● Exercise: Give an exact transcription limited to the lines from the one with "ОТЗЫВЫ ПОКУПАТЕЛЕЙ" through the end of the entries, including both; no pictures belong in it.

● Page-level text extractions:
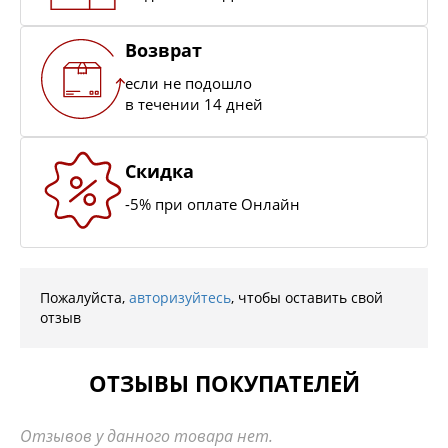
Возврат
если не подошло
в течении 14 дней
Скидка
-5% при оплате Онлайн
Пожалуйста,
авторизуйтесь
, чтобы оставить свой
отзыв
ОТЗЫВЫ ПОКУПАТЕЛЕЙ
Отзывов у данного товара нет.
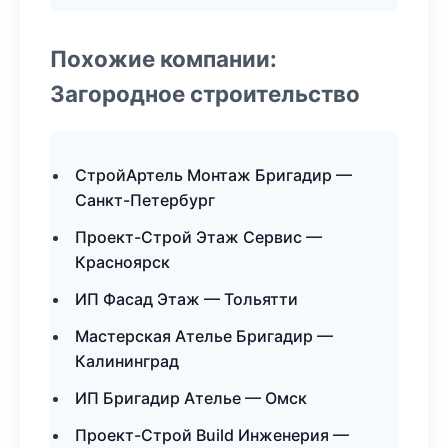
Похожие компании:
Загородное строительство
СтройАртель Монтаж Бригадир —
Санкт-Петербург
Проект-Строй Этаж Сервис —
Красноярск
ИП Фасад Этаж — Тольятти
Мастерская Ателье Бригадир —
Калининград
ИП Бригадир Ателье — Омск
Проект-Строй Build Инженерия —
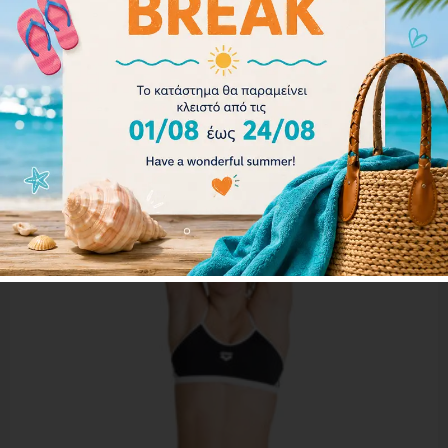
32.00
€
28.80
€
Επιλογή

● Task answer:
ОТЗЫВЫ ПОКУПАТЕЛЕЙ
Отзывов у данного товара нет.
Похожие компании:
Загородное строительство
СтройАртель Монтаж Бригадир —
Санкт-Петербург
Проект-Строй Этаж Сервис —
Красноярск
ИП Фасад Этаж — Тольятти
Мастерская Ателье Бригадир —
Калининград
ИП Бригадир Ателье — Омск
Проект-Строй Build Инженерия —
32.00
€
28.80
€
Επιλογή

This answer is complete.